Une lacune dont l'origine reste floue

La raison pour laquelle cette situation est possible n'est pas clairement établie. L'Office fédéral des assurances sociales s'est limité à renvoyer aux directives relatives aux bases légales en vigueur. Il apparaît que ce droit trouve son origine dans la dixième révision de l'AVS et de l'AI, entrée en vigueur le 1er janvier 1997, soit avant l'application de l'accord sur la libre circulation des personnes avec l'Union européenne. A l'époque, une durée minimale de cotisation d'un an avait été introduite pour les prestations AVS et AI, durée qui a ensuite été portée à trois ans.

Dans son message accompagnant cette révision, le Conseil fédéral avait souligné que les étrangers pouvaient avoir droit à des prestations complémentaires s'ils percevaient des rentes AVS ou AI. En revanche, il n'était pas précisé explicitement si cela s'appliquait également aux personnes n'ayant pas rempli la durée minimale de cotisation.

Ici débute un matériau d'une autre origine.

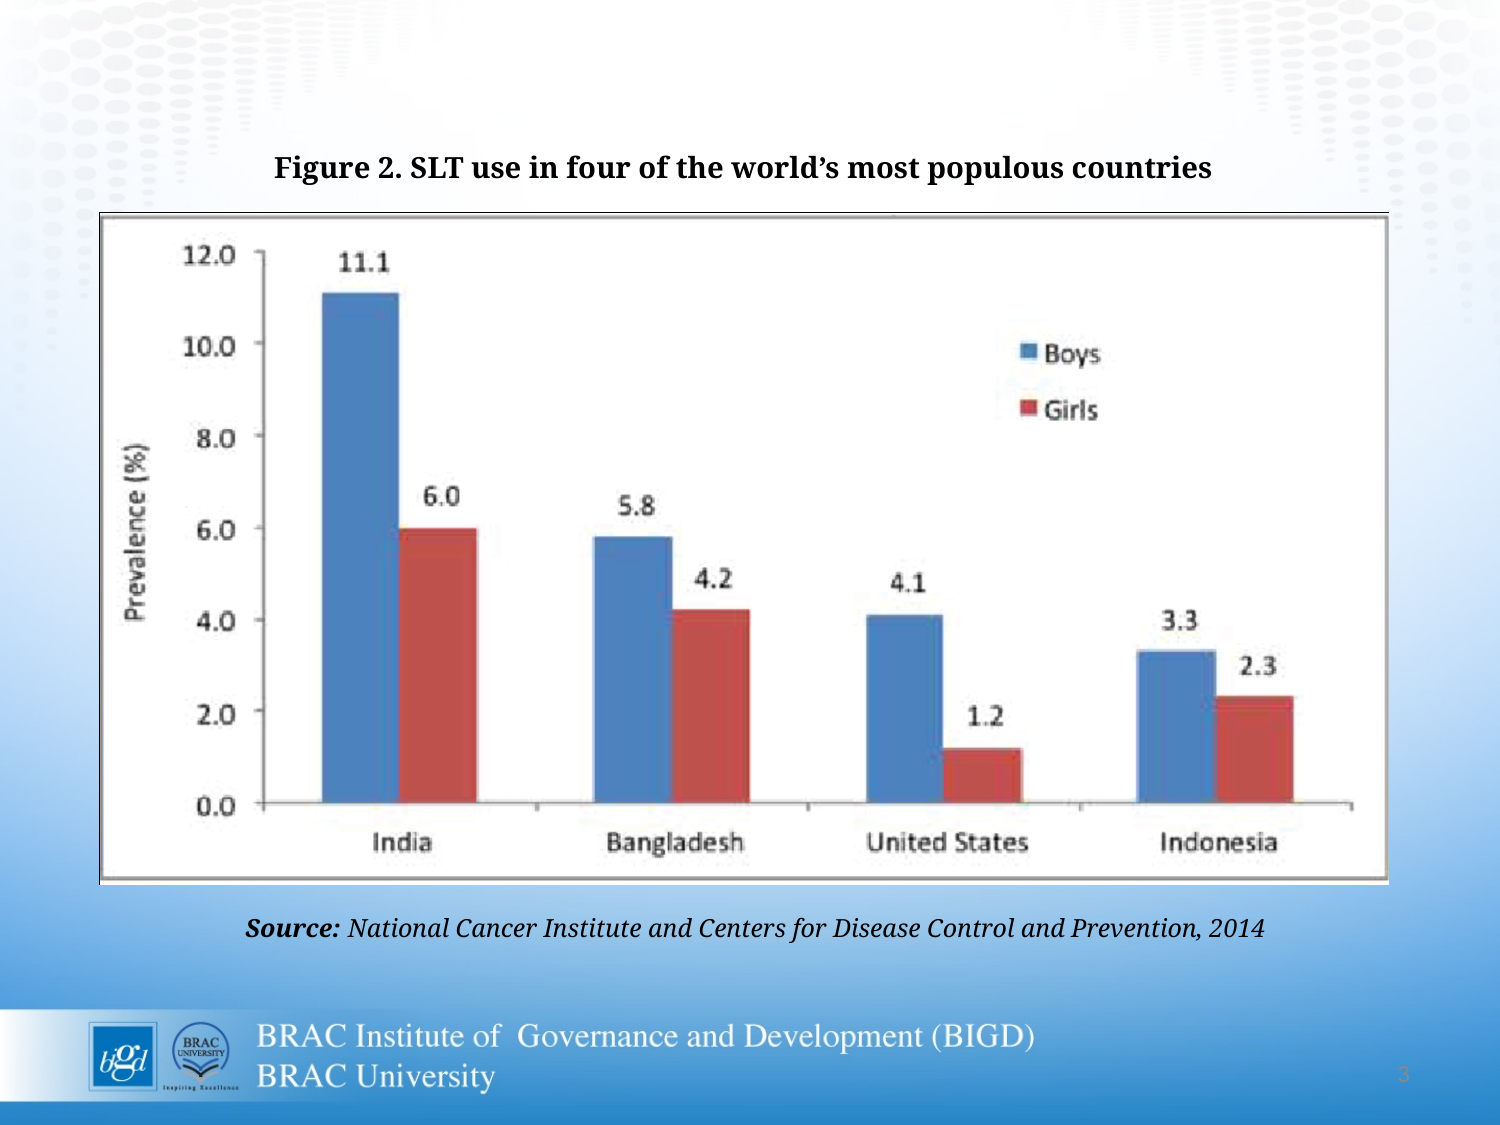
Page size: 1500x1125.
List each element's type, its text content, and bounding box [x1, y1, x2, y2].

picture [0, 0, 1500, 1125]
text_box Source: National Cancer Institute and Centers for Disease Control and Prevention, 2014 [124, 904, 1388, 950]
slide_number 3 [1074, 1042, 1425, 1103]
text_box Figure 2. SLT use in four of the world’s most populous countries [112, 142, 1375, 192]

Cette situation étonne jusque dans les rangs du Parlement. «Je n'étais pas conscient auparavant, comme peu de gens le sont, qu'une personne sans rente AVS ou AI pouvait bénéficier de prestations complémentaires», a déclaré début décembre le conseiller national Pascal Schmid à CH Media. Il a demandé que les lacunes de la loi soient comblées. Selon le responsable UDC des questions d'asile, les nouveaux traités avec l'Union européenne et la reprise de la directive sur les citoyens de l'Union pourraient «renforcer massivement l'immigration dans l'Etat social».

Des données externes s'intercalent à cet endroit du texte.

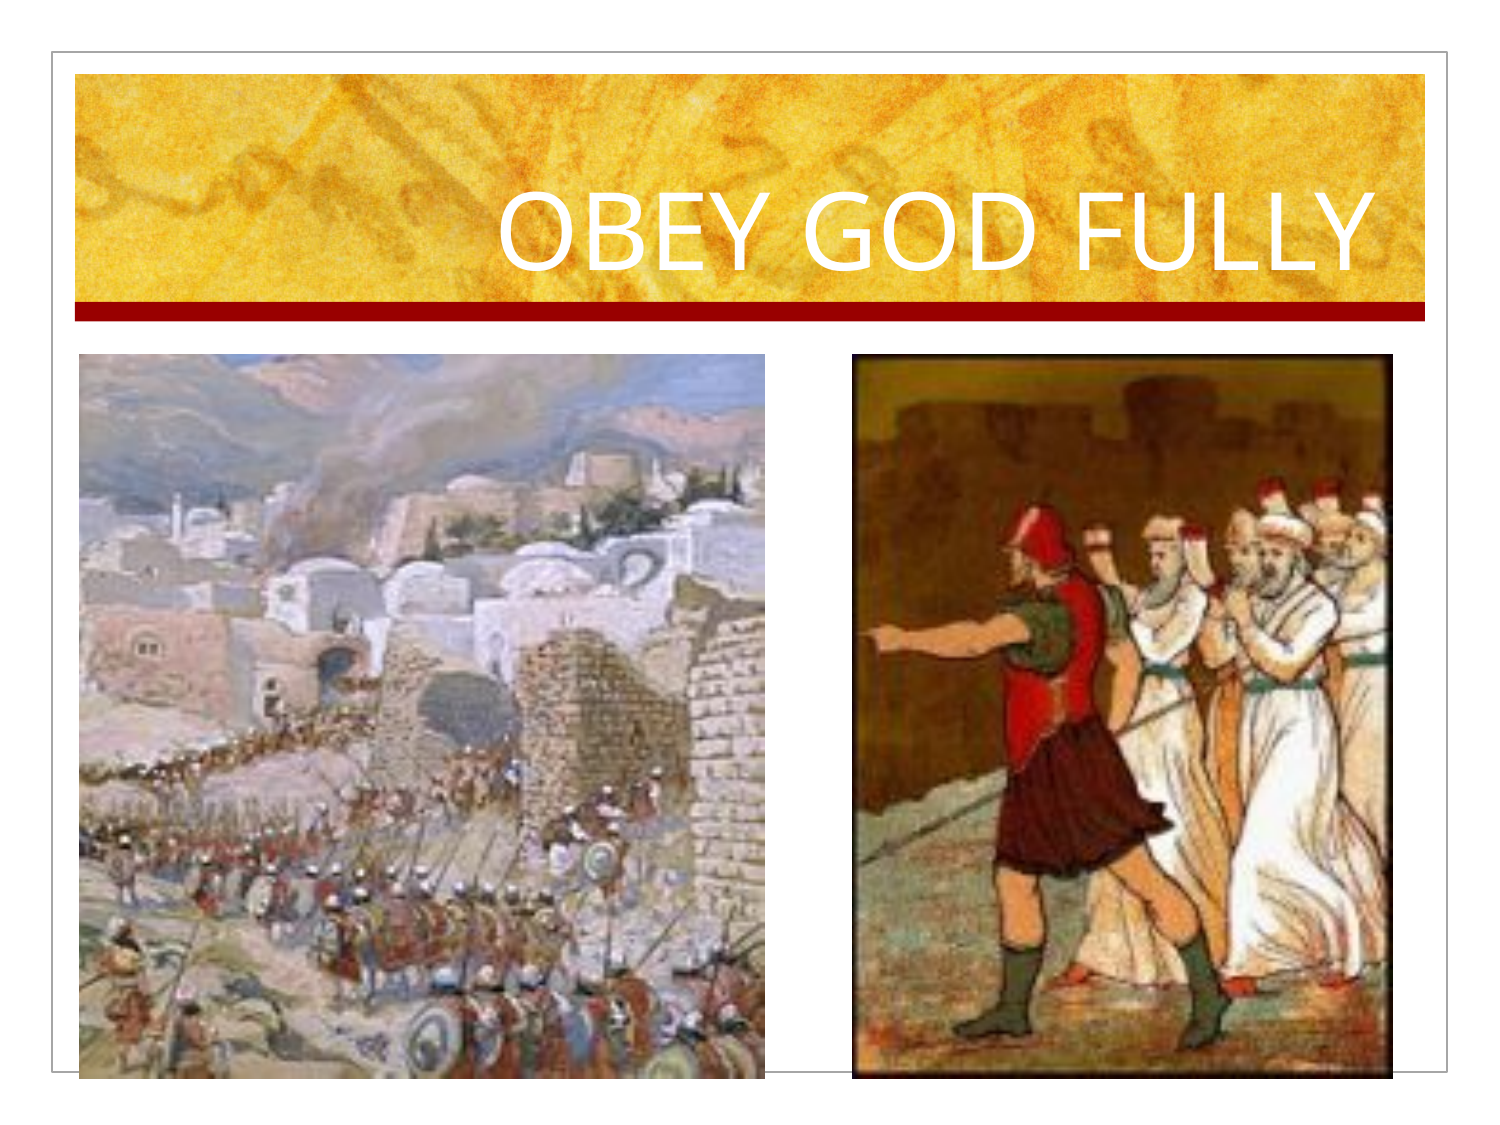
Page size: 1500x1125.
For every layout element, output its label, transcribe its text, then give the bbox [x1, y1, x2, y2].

picture [75, 74, 1425, 301]
picture [851, 353, 1394, 1080]
title OBEY GOD FULLY [108, 74, 1392, 292]
picture [79, 353, 766, 1080]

Le Conseil fédéral se déclare non compétent

Lors de la session d'hiver, Pascal Schmid a interpellé le Conseil fédéral afin de connaître l'ampleur actuelle de cette réglementation. Selon le gouvernement, 1420 ressortissants étrangers percevaient, à la fin de l'année dernière, des prestations complémentaires pour un montant total de 43 millions de francs, sans avoir droit à une rente de base de l'AI ou de l'AVS. Parmi eux, 440 personnes seraient originaires de pays de l'UE ou de l'AELE. «Toutes ces personnes vivent en Suisse, car les prestations complémentaires ne peuvent pas être exportées», précise le Conseil fédéral.

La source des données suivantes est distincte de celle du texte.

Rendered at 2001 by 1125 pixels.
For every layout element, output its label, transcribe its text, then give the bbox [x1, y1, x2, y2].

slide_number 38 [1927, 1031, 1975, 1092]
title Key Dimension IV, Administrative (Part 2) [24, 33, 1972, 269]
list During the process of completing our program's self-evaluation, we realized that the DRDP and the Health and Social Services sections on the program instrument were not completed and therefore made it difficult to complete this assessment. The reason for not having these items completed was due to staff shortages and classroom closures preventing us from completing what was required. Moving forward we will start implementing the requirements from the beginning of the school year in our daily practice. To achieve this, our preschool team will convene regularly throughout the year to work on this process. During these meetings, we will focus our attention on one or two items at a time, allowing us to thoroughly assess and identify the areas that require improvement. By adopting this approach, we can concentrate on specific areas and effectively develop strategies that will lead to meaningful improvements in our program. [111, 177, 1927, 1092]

Le gouvernement ne souhaite toutefois pas agir lui-même. Le contrôle de ces versements de prestations complémentaires relève des autorités cantonales de migration et s'effectue au cas par cas.

A titre de comparaison, en décembre 2024, seuls 800 citoyens suisses percevaient des prestations complémentaires sans rente de base. Ainsi, près des deux tiers des cas concerneraient des ressortissants étrangers, souligne Pascal Schmid auprès de CH Media. «Parmi ces personnes, pratiquement toutes devraient quitter la Suisse si elles percevaient l'aide sociale au lieu de prestations complémentaires sans rente.»